### Requirement
Every line in the entries that holds the word "been" counts toward the answer, which should be a single number.

START Excerpted data

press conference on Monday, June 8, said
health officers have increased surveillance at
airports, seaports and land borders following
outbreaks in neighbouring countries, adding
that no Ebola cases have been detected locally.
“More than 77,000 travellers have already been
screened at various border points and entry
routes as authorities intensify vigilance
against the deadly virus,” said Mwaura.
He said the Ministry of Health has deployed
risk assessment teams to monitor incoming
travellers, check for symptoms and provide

END Excerpted data
START Excerpted data

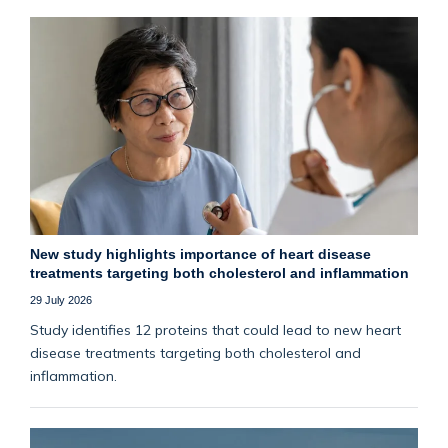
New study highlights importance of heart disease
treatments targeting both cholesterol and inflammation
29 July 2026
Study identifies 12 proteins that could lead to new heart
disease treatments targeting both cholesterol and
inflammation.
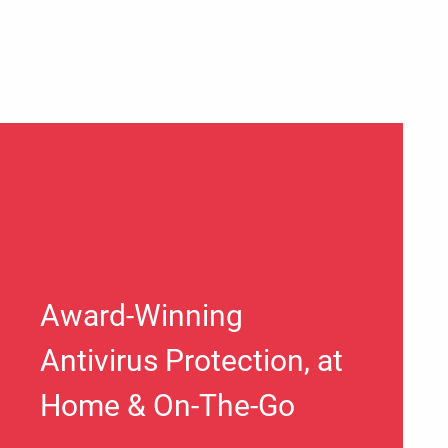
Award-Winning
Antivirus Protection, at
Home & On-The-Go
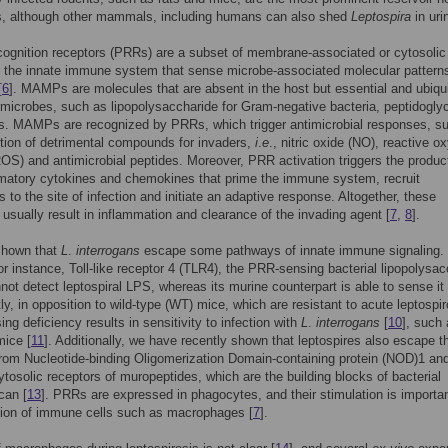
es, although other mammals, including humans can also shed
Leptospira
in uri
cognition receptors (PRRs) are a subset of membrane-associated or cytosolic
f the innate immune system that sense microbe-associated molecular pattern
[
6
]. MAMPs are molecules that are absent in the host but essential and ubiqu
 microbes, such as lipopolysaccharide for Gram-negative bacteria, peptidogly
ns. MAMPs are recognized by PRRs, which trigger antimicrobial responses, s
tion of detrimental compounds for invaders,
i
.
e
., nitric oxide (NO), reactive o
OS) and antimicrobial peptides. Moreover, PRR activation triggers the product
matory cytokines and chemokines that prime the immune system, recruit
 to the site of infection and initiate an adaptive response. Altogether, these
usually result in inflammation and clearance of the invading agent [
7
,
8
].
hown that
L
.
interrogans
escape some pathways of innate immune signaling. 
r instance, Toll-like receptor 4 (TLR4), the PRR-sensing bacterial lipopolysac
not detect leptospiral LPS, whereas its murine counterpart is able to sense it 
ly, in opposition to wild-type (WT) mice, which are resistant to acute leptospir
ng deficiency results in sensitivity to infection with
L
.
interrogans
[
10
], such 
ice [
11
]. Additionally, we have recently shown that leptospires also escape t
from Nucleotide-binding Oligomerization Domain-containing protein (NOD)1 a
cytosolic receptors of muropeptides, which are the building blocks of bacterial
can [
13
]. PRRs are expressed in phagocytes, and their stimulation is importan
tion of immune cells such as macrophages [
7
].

END Excerpted data

### Reply
2